Spłonęło 0,30 ha młodego dębowego lasu – drzew, które leśnicy sadzili i pielęgnowali przez ostatnie 10 lat. To nie tylko hektary powierzchni leśnej – to ogrom pracy, czasu i troski, których nie da się odzyskać.
W akcji gaśniczej udział wzięły 4 jednostki Ochotniczej Straży Pożarnej i 2 zastępy Państwowej Straży Pożarnej. Zużyto aż 60 m³ wody, czyli 60 ton czystej wody pitnej, by ugasić każdy płomień i niedopuścić do rozprzestrzenienia się ognia.

Prawdopodobna przyczyna? Człowiek… Nieostrożnie rzucony niedopałek, ognisko rozpalone „na chwilę”, porzucona butelka lub szkło działające jak soczewka – wystarczy moment nieuwagi.

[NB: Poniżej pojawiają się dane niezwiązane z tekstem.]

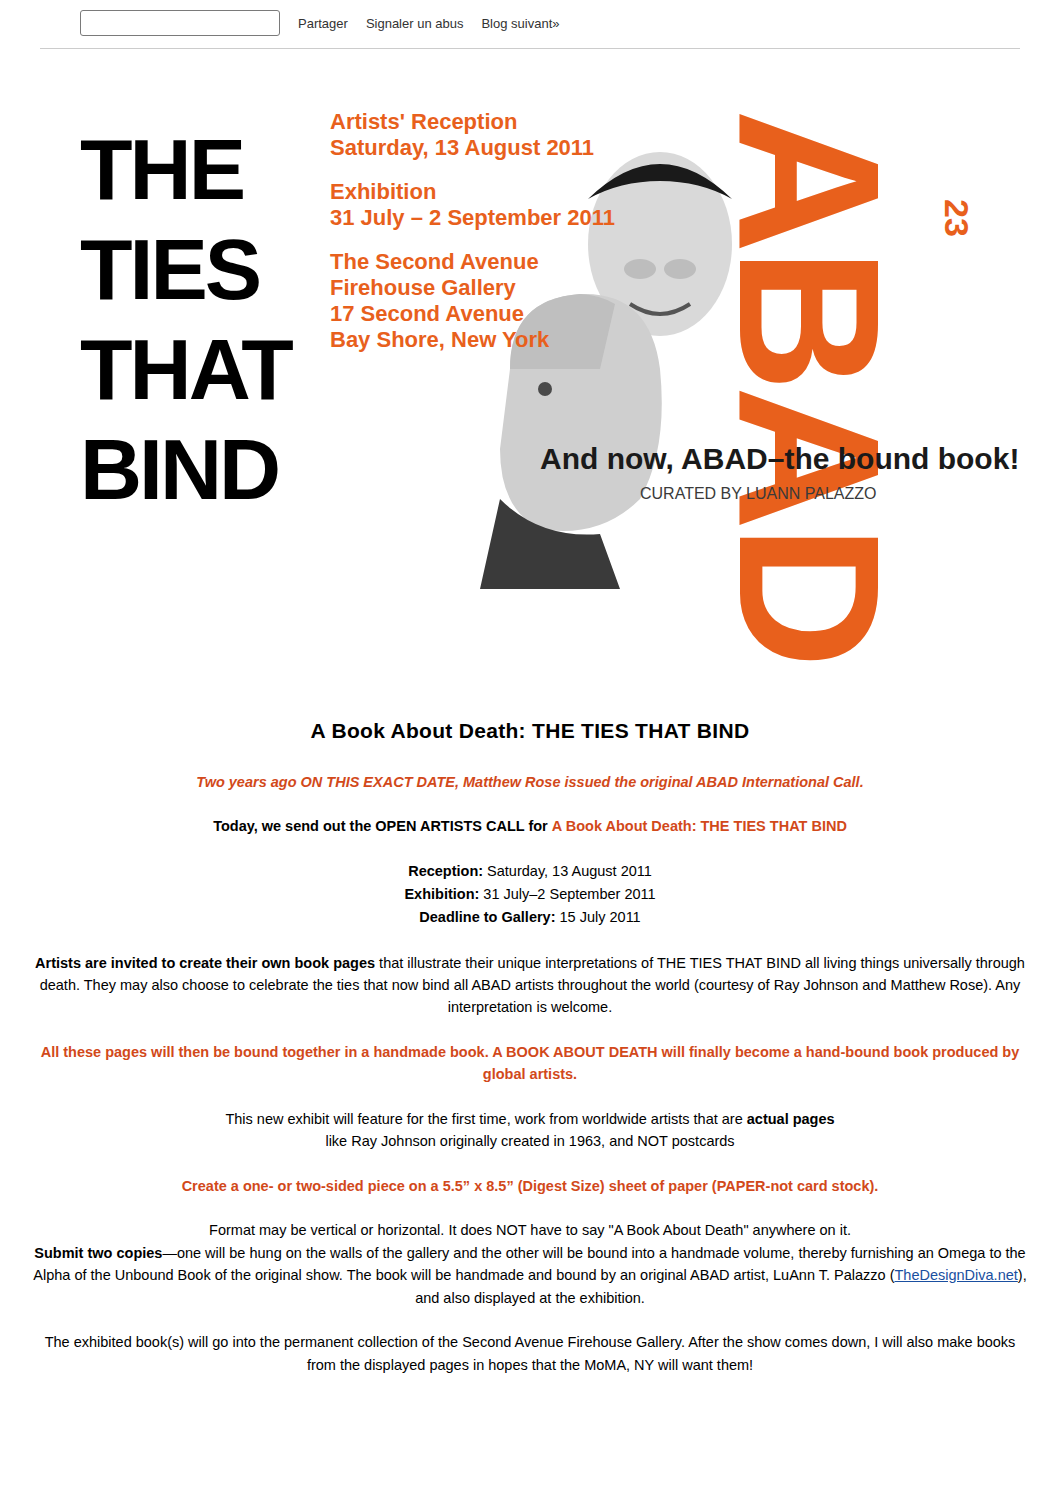Partager Signaler un abus Blog suivant»
ABAD 23 THE TIES THAT BIND Artists' Reception Saturday, 13 August 2011 Exhibition 31 July – 2 September 2011 The Second Avenue Firehouse Gallery 17 Second Avenue Bay Shore, New York And now, ABAD–the bound book! CURATED BY LUANN PALAZZO
A Book About Death: THE TIES THAT BIND
Two years ago ON THIS EXACT DATE, Matthew Rose issued the original ABAD International Call.
Today, we send out the OPEN ARTISTS CALL for A Book About Death: THE TIES THAT BIND
Reception: Saturday, 13 August 2011
Exhibition: 31 July–2 September 2011
Deadline to Gallery: 15 July 2011
Artists are invited to create their own book pages that illustrate their unique interpretations of THE TIES THAT BIND all living things universally through death. They may also choose to celebrate the ties that now bind all ABAD artists throughout the world (courtesy of Ray Johnson and Matthew Rose). Any interpretation is welcome.
All these pages will then be bound together in a handmade book. A BOOK ABOUT DEATH will finally become a hand-bound book produced by global artists.
This new exhibit will feature for the first time, work from worldwide artists that are actual pages
like Ray Johnson originally created in 1963, and NOT postcards
Create a one- or two-sided piece on a 5.5” x 8.5” (Digest Size) sheet of paper (PAPER-not card stock).
Format may be vertical or horizontal. It does NOT have to say "A Book About Death" anywhere on it.
Submit two copies—one will be hung on the walls of the gallery and the other will be bound into a handmade volume, thereby furnishing an Omega to the Alpha of the Unbound Book of the original show. The book will be handmade and bound by an original ABAD artist, LuAnn T. Palazzo (TheDesignDiva.net), and also displayed at the exhibition.
The exhibited book(s) will go into the permanent collection of the Second Avenue Firehouse Gallery. After the show comes down, I will also make books from the displayed pages in hopes that the MoMA, NY will want them!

Dlatego apelujemy z całym przekonaniem:
Lasy nie podpala się sam!
Bądźmy odpowiedzialni. Las to nie tylko miejsce relaksu, ale także żywy ekosystem, który łatwo zniszczyć, a bardzo trudno odbudować.
Nie rozpalaj ognisk,
Nie pal papierosów,
Nie zostawiaj śmieci,
Zgłaszaj każde podejrzane zachowanie!
Tylko wspólnie możemy chronić nasze lasy – dla siebie, dla przyrody, dla przyszłych pokoleń.